- Senators released draft market structure legislation on Tuesday.
- The draft bill only addressed issues under the purview of the Senate Banking Committee.
- It would exempt so-called “ancillary assets” from US securities laws.
Senate Republicans released a bill on Tuesday that would exempt certain crypto assets from US securities laws.
But it won’t create a loophole that lets major companies evade securities laws by issuing equity on the blockchain, a key concern among Senate Democrats.
The Responsible Financial Innovation Act of 2025 only covers issues under the jurisdiction of the Senate Banking Committee, which oversees the Securities and Exchange Commission.
Lawmakers on the Senate’s Agriculture Committee are expected to release their own draft bill that will detail crypto companies’ obligations to the US’ other financial regulator, the Commodity Futures Trading Commission.
The Banking Committee’s so-called discussion draft comes less than a week after the House of Representatives passed the Clarity Act, legislation that would install the CFTC as the primary regulator of the US crypto industry.
“We cannot allow regulatory confusion to continue driving American innovation overseas,” Senator Cynthia Lummis, a Republican from Wyoming, said in a statement.

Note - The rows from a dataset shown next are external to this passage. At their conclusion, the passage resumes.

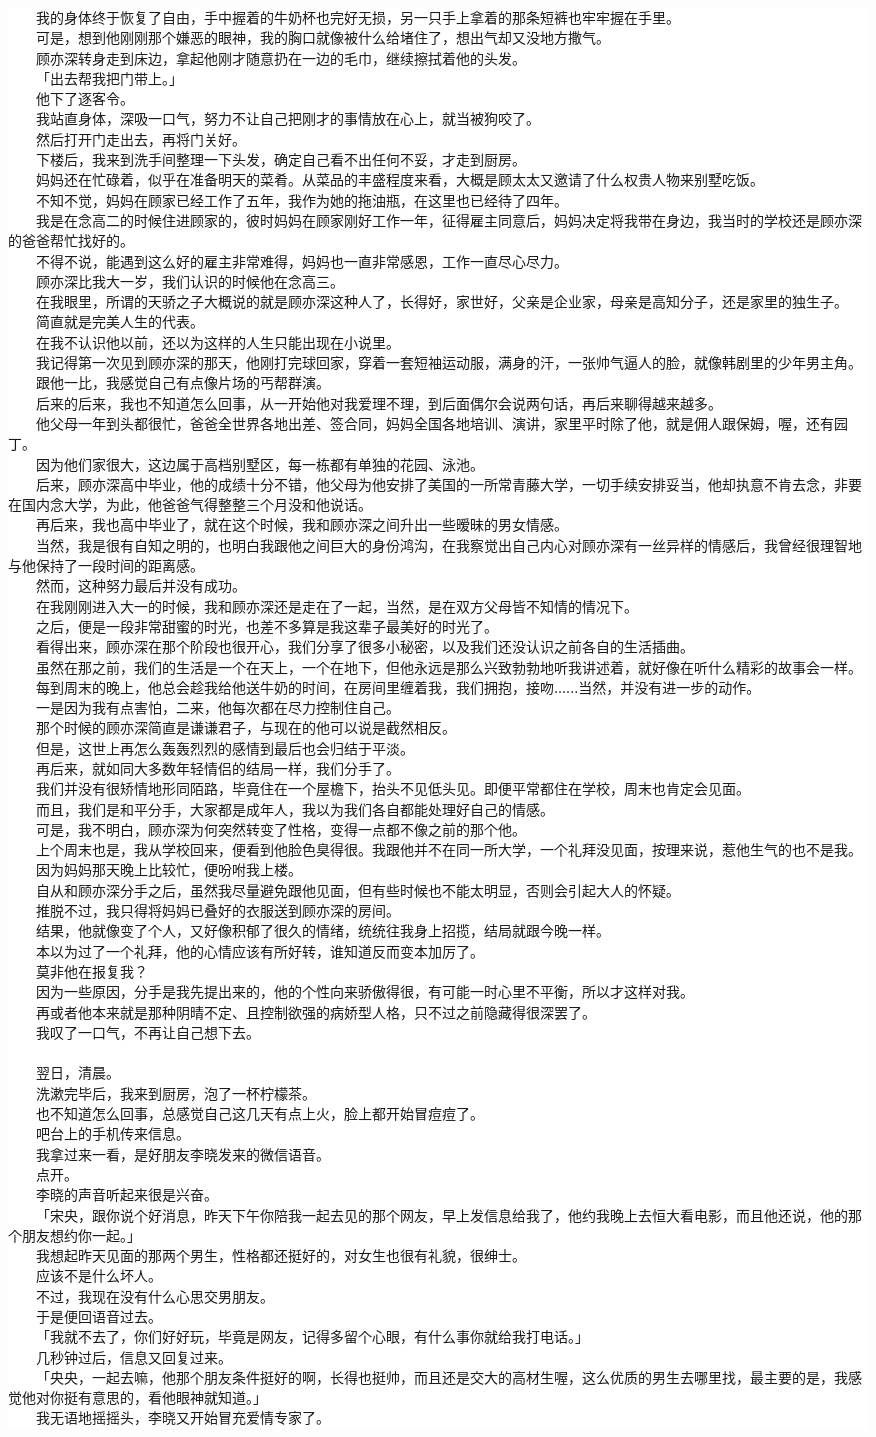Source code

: &emsp;&emsp;我的身体终于恢复了自由，手中握着的牛奶杯也完好无损，另一只手上拿着的那条短裤也牢牢握在手里。  
&emsp;&emsp;可是，想到他刚刚那个嫌恶的眼神，我的胸口就像被什么给堵住了，想出气却又没地方撒气。  
&emsp;&emsp;顾亦深转身走到床边，拿起他刚才随意扔在一边的毛巾，继续擦拭着他的头发。  
&emsp;&emsp;「出去帮我把门带上。」  
&emsp;&emsp;他下了逐客令。  
&emsp;&emsp;我站直身体，深吸一口气，努力不让自己把刚才的事情放在心上，就当被狗咬了。  
&emsp;&emsp;然后打开门走出去，再将门关好。  
&emsp;&emsp;下楼后，我来到洗手间整理一下头发，确定自己看不出任何不妥，才走到厨房。  
&emsp;&emsp;妈妈还在忙碌着，似乎在准备明天的菜肴。从菜品的丰盛程度来看，大概是顾太太又邀请了什么权贵人物来别墅吃饭。  
&emsp;&emsp;不知不觉，妈妈在顾家已经工作了五年，我作为她的拖油瓶，在这里也已经待了四年。  
&emsp;&emsp;我是在念高二的时候住进顾家的，彼时妈妈在顾家刚好工作一年，征得雇主同意后，妈妈决定将我带在身边，我当时的学校还是顾亦深的爸爸帮忙找好的。  
&emsp;&emsp;不得不说，能遇到这么好的雇主非常难得，妈妈也一直非常感恩，工作一直尽心尽力。  
&emsp;&emsp;顾亦深比我大一岁，我们认识的时候他在念高三。  
&emsp;&emsp;在我眼里，所谓的天骄之子大概说的就是顾亦深这种人了，长得好，家世好，父亲是企业家，母亲是高知分子，还是家里的独生子。  
&emsp;&emsp;简直就是完美人生的代表。  
&emsp;&emsp;在我不认识他以前，还以为这样的人生只能出现在小说里。  
&emsp;&emsp;我记得第一次见到顾亦深的那天，他刚打完球回家，穿着一套短袖运动服，满身的汗，一张帅气逼人的脸，就像韩剧里的少年男主角。  
&emsp;&emsp;跟他一比，我感觉自己有点像片场的丐帮群演。  
&emsp;&emsp;后来的后来，我也不知道怎么回事，从一开始他对我爱理不理，到后面偶尔会说两句话，再后来聊得越来越多。  
&emsp;&emsp;他父母一年到头都很忙，爸爸全世界各地出差、签合同，妈妈全国各地培训、演讲，家里平时除了他，就是佣人跟保姆，喔，还有园丁。  
&emsp;&emsp;因为他们家很大，这边属于高档别墅区，每一栋都有单独的花园、泳池。  
&emsp;&emsp;后来，顾亦深高中毕业，他的成绩十分不错，他父母为他安排了美国的一所常青藤大学，一切手续安排妥当，他却执意不肯去念，非要在国内念大学，为此，他爸爸气得整整三个月没和他说话。  
&emsp;&emsp;再后来，我也高中毕业了，就在这个时候，我和顾亦深之间升出一些暧昧的男女情感。  
&emsp;&emsp;当然，我是很有自知之明的，也明白我跟他之间巨大的身份鸿沟，在我察觉出自己内心对顾亦深有一丝异样的情感后，我曾经很理智地与他保持了一段时间的距离感。  
&emsp;&emsp;然而，这种努力最后并没有成功。  
&emsp;&emsp;在我刚刚进入大一的时候，我和顾亦深还是走在了一起，当然，是在双方父母皆不知情的情况下。  
&emsp;&emsp;之后，便是一段非常甜蜜的时光，也差不多算是我这辈子最美好的时光了。  
&emsp;&emsp;看得出来，顾亦深在那个阶段也很开心，我们分享了很多小秘密，以及我们还没认识之前各自的生活插曲。  
&emsp;&emsp;虽然在那之前，我们的生活是一个在天上，一个在地下，但他永远是那么兴致勃勃地听我讲述着，就好像在听什么精彩的故事会一样。  
&emsp;&emsp;每到周末的晚上，他总会趁我给他送牛奶的时间，在房间里缠着我，我们拥抱，接吻......当然，并没有进一步的动作。  
&emsp;&emsp;一是因为我有点害怕，二来，他每次都在尽力控制住自己。  
&emsp;&emsp;那个时候的顾亦深简直是谦谦君子，与现在的他可以说是截然相反。  
&emsp;&emsp;但是，这世上再怎么轰轰烈烈的感情到最后也会归结于平淡。  
&emsp;&emsp;再后来，就如同大多数年轻情侣的结局一样，我们分手了。  
&emsp;&emsp;我们并没有很矫情地形同陌路，毕竟住在一个屋檐下，抬头不见低头见。即便平常都住在学校，周末也肯定会见面。  
&emsp;&emsp;而且，我们是和平分手，大家都是成年人，我以为我们各自都能处理好自己的情感。  
&emsp;&emsp;可是，我不明白，顾亦深为何突然转变了性格，变得一点都不像之前的那个他。  
&emsp;&emsp;上个周末也是，我从学校回来，便看到他脸色臭得很。我跟他并不在同一所大学，一个礼拜没见面，按理来说，惹他生气的也不是我。  
&emsp;&emsp;因为妈妈那天晚上比较忙，便吩咐我上楼。  
&emsp;&emsp;自从和顾亦深分手之后，虽然我尽量避免跟他见面，但有些时候也不能太明显，否则会引起大人的怀疑。  
&emsp;&emsp;推脱不过，我只得将妈妈已叠好的衣服送到顾亦深的房间。  
&emsp;&emsp;结果，他就像变了个人，又好像积郁了很久的情绪，统统往我身上招揽，结局就跟今晚一样。  
&emsp;&emsp;本以为过了一个礼拜，他的心情应该有所好转，谁知道反而变本加厉了。  
&emsp;&emsp;莫非他在报复我？  
&emsp;&emsp;因为一些原因，分手是我先提出来的，他的个性向来骄傲得很，有可能一时心里不平衡，所以才这样对我。  
&emsp;&emsp;再或者他本来就是那种阴晴不定、且控制欲强的病娇型人格，只不过之前隐藏得很深罢了。  
&emsp;&emsp;我叹了一口气，不再让自己想下去。  
&emsp;&emsp;   
&emsp;&emsp;翌日，清晨。  
&emsp;&emsp;洗漱完毕后，我来到厨房，泡了一杯柠檬茶。  
&emsp;&emsp;也不知道怎么回事，总感觉自己这几天有点上火，脸上都开始冒痘痘了。  
&emsp;&emsp;吧台上的手机传来信息。  
&emsp;&emsp;我拿过来一看，是好朋友李晓发来的微信语音。  
&emsp;&emsp;点开。  
&emsp;&emsp;李晓的声音听起来很是兴奋。  
&emsp;&emsp;「宋央，跟你说个好消息，昨天下午你陪我一起去见的那个网友，早上发信息给我了，他约我晚上去恒大看电影，而且他还说，他的那个朋友想约你一起。」  
&emsp;&emsp;我想起昨天见面的那两个男生，性格都还挺好的，对女生也很有礼貌，很绅士。  
&emsp;&emsp;应该不是什么坏人。  
&emsp;&emsp;不过，我现在没有什么心思交男朋友。  
&emsp;&emsp;于是便回语音过去。  
&emsp;&emsp;「我就不去了，你们好好玩，毕竟是网友，记得多留个心眼，有什么事你就给我打电话。」  
&emsp;&emsp;几秒钟过后，信息又回复过来。  
&emsp;&emsp;「央央，一起去嘛，他那个朋友条件挺好的啊，长得也挺帅，而且还是交大的高材生喔，这么优质的男生去哪里找，最主要的是，我感觉他对你挺有意思的，看他眼神就知道。」  
&emsp;&emsp;我无语地摇摇头，李晓又开始冒充爱情专家了。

“Market structure legislation will establish clear distinctions between digital asset securities and commodities, modernise our regulatory framework, and position the United States as the global leader in digital asset innovation.”
Disclosure requirements
The bill regulates crypto assets broadly as well as a new category of financial asset dubbed “ancillary assets” that are not securities, according to the text of the draft bill.
Ancillary assets are “intangible, commercially fungible assets” that are sold as part of an investment contract without any of the rights typically conferred by securities, such as equity, dividends, and the right to a portion of a company’s assets upon liquidation.
The definition appears to address Senate Democrats’ concern that so-called market structure legislation could create a loophole within US securities laws.
During a hearing on potential crypto legislation this month, Senator Elizabeth Warren, the head Democrat on the Banking Committee, called Republicans’ market structure proposals a “back door to destroy the securities laws that have served as the bedrock of our capital markets for nearly 100 years.”
The Clarity Act, for example, “would allow non-crypto companies to tokenise their assets to evade the SEC’s regulations,” she said.
That week, SEC Commissioner Hester Peirce issued a statement in which she said blockchain technology “does not have magical abilities to transform the nature of the underlying asset” and that “tokenised securities are still securities.”
Although ancillary assets are not securities, their issuers would be required to disclose certain information semiannually, according to Tuesday’s draft bill.
That information includes the issuer’s background, including any ancillary assets it launched previously; the issuer’s leadership; its business plan; its finances; and any insider selling.
Issuers also have to disclose information about the asset, including its supply, price, distribution, functionality, source code, and more.
“If you’re someone angry that crypto doesn’t do SEC disclosures under CLARITY, congrats, this basically answers all your prayers,” Justin Slaughter, vice president of regulatory affairs at crypto venture capital firm Paradigm, wrote on X.
“It’s frankly similar to what former Chair [Gary] Gensler mused about in [20]21 and [20]22 in terms of creating a special system of disclosures for crypto.”
Issuers are exempt from the disclosure requirement if they raise less than $5 million from selling the asset within a year of its launch, or if the asset’s average daily trading volume in that span is less than $5 million.
Issuers can also self-certify as decentralised in order to end their disclosure requirements, though the SEC can challenge that certification.
The bill also allows traditional financial institutions to hold and trade crypto, make loans collateralised by crypto, and operate blockchain infrastructure.
Next steps
President Donald Trump has made crypto legislation one of his priorities this year. On Friday he signed the first of two major bills: the Genius Act, which regulates the issuance of dollar-backed stablecoins.
What happens to the second now depends on the Senate, which appears set on passing its own market structure legislation, rather than using the House’s Clarity Act as its template.
Banking Committee Chairman Tim Scott, a Republican from South Carolina, has set a September deadline for passing market structure legislation.
But Kristin Smith, president of the Solana Policy Institute, said that timeline could be overly optimistic.
“It took several weeks for the Genius Act to actually get through the Senate floor, and there’s only so many weeks left in the year,” she told DL News on Monday.
Congress still has several major pieces of legislation aside from crypto on its docket, including a farm bill, the National Defense Authorization Act, and a bill to fund the federal government.
“It takes several weeks to also do another crypto bill, [and] the schedule is getting pretty tight on that front,” Smith said. “I think this [market structure legislation] slips into early 2026.”